Are they gently holding my hand?
Offering a touch of compassion?
Punching me in the gut?
What does your body feel when you read certain messages—before you even know what you think?
Imagination To The Rescue?
In the absence of vital sensory information, I employ my imagination because my primal being needs to assess my safety.
Curiosity, calm, compassion - these essential qualities of our Wise Adult Self (the One within who cares about relationality) - require enough information to keep ourselves regulated and to sustain connectedness.
Text communication removes the very data that makes it possible for our Wise Adult to stay present to the conversation.
When there is an absence of vital information, I must make it up. Missing information is not safe. I must complete the story.
How do I make it up?
By accessing the stories, beliefs, and experiences from my memory.
And we all know how reliable memory is! Every time you remember a memory, it alters.
Why?
Because you are using your imagination for recall. And as time passes and you accumulate more experiences—evolving your subjective beliefs and stories—you apply the impact of time experienced onto the memory.
Each recall is a re-write, not a retrieval. Memory is updated with present-day emotion and meaning every time it’s accessed.
“The brain does not erase emotional learning—it revises it.” — Bruce Ecker
How many of your current arguments are actually with a memory—not the person in front of you?
Even now, as you read the words I’ve typed, notice how you are imagining me.
What do I look like? Sound like? Feel like to you?
What are you making up about who I am in relation to you?
What past relationship might your nervous system think you’re in right now?
Perhaps you are reinforcing your previous impression of me, projecting your own fears or pains onto me, or gathering proof about why I am wrong or right so that you can decide where to place yourself in relation to me—so you know what to do.

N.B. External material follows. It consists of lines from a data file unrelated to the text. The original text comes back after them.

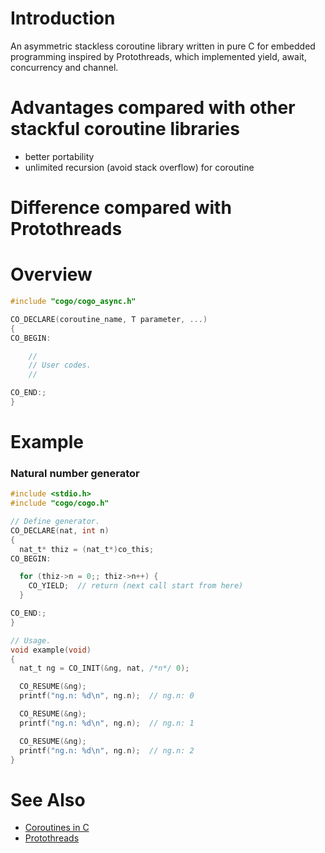 * Introduction
An asymmetric stackless coroutine library written in pure C for embedded programming inspired by Protothreads, which implemented yield, await, concurrency and channel.

* Advantages compared with other stackful coroutine libraries
- better portability
- unlimited recursion (avoid stack overflow) for coroutine

* Difference compared with Protothreads

* Overview
#+BEGIN_SRC C
#include "cogo/cogo_async.h"

CO_DECLARE(coroutine_name, T parameter, ...)
{
CO_BEGIN:

    //
    // User codes.
    //

CO_END:;
}
#+END_SRC

* Example
*** Natural number generator
#+BEGIN_SRC C
#include <stdio.h>
#include "cogo/cogo.h"

// Define generator.
CO_DECLARE(nat, int n)
{
  nat_t* thiz = (nat_t*)co_this;
CO_BEGIN:

  for (thiz->n = 0;; thiz->n++) {
    CO_YIELD;  // return (next call start from here)
  }

CO_END:;
}

// Usage.
void example(void)
{
  nat_t ng = CO_INIT(&ng, nat, /*n*/ 0);

  CO_RESUME(&ng);
  printf("ng.n: %d\n", ng.n);  // ng.n: 0

  CO_RESUME(&ng);
  printf("ng.n: %d\n", ng.n);  // ng.n: 1

  CO_RESUME(&ng);
  printf("ng.n: %d\n", ng.n);  // ng.n: 2
}
#+END_SRC

* See Also
- [[https://www.chiark.greenend.org.uk/~sgtatham/coroutines.html][Coroutines in C]]
- [[http://dunkels.com/adam/pt/][Protothreads]]
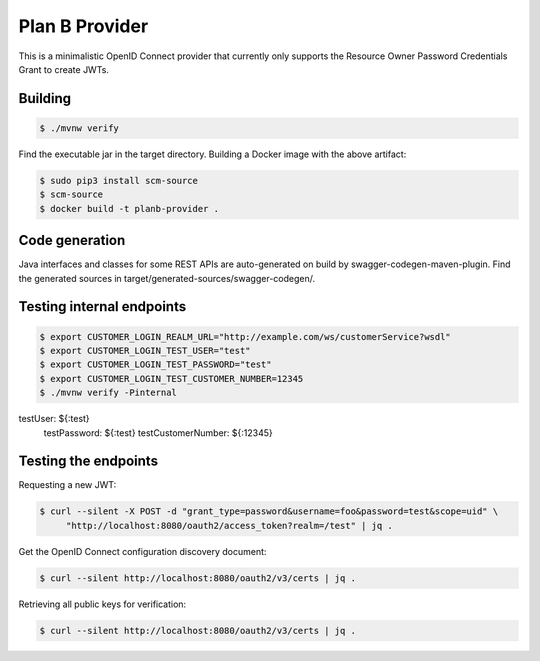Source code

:===============
Plan B Provider
===============

.. image:: https://travis-ci.org/zalando/planb-provider.svg?branch=master
    :target: https://travis-ci.org/zalando/planb-provider

.. image:: https://codecov.io/github/zalando/planb-provider/coverage.svg?branch=master
    :target: https://codecov.io/github/zalando/planb-provider?branch=master

This is a minimalistic OpenID Connect provider that currently only supports the Resource Owner Password Credentials
Grant to create JWTs.

Building
========

.. code-block:: bash

    $ ./mvnw verify

Find the executable jar in the target directory. Building a Docker image with the above artifact:

.. code-block:: bash

    $ sudo pip3 install scm-source
    $ scm-source
    $ docker build -t planb-provider .

Code generation
===============

Java interfaces and classes for some REST APIs are auto-generated on build by swagger-codegen-maven-plugin. Find the
generated sources in target/generated-sources/swagger-codegen/.

Testing internal endpoints
==========================

.. code-block:: bash

    $ export CUSTOMER_LOGIN_REALM_URL="http://example.com/ws/customerService?wsdl"
    $ export CUSTOMER_LOGIN_TEST_USER="test"
    $ export CUSTOMER_LOGIN_TEST_PASSWORD="test"
    $ export CUSTOMER_LOGIN_TEST_CUSTOMER_NUMBER=12345
    $ ./mvnw verify -Pinternal

testUser:  ${:test}
  testPassword:  ${:test}
  testCustomerNumber:  ${:12345}

Testing the endpoints
=====================

Requesting a new JWT:

.. code-block:: bash

    $ curl --silent -X POST -d "grant_type=password&username=foo&password=test&scope=uid" \
         "http://localhost:8080/oauth2/access_token?realm=/test" | jq .

Get the OpenID Connect configuration discovery document:

.. code-block:: bash

    $ curl --silent http://localhost:8080/oauth2/v3/certs | jq .


Retrieving all public keys for verification:

.. code-block:: bash

    $ curl --silent http://localhost:8080/oauth2/v3/certs | jq .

In Relational Life Therapy, this is the moment where being right has the potential to replace being connected.
In the absence of certain sensory input, our nervous systems might interpret the situation as dangerous, prompting our adaptive child parts to take the lead. And our adaptive child parts care less about connection than they do about keeping us safe.
Text is the perfect habitat for this anti-relational shift.
You cannot build connection sans sensory contact.
Nor can you process pain, be understood, or experience authentic belonging, if you are projecting your imagination onto pixelated situations.
So if you’re feeling disconnected or stuck and you want a different relational outcome, you must be willing to choose a different relational behavior.
If your heart is longing for real connection—get off the texts and social media comments and into the homes of the people you love. And at the very least, send a voice message.
Your voice carries the love that text will never touch—the sacred place between You and I, where presence and real connection resides.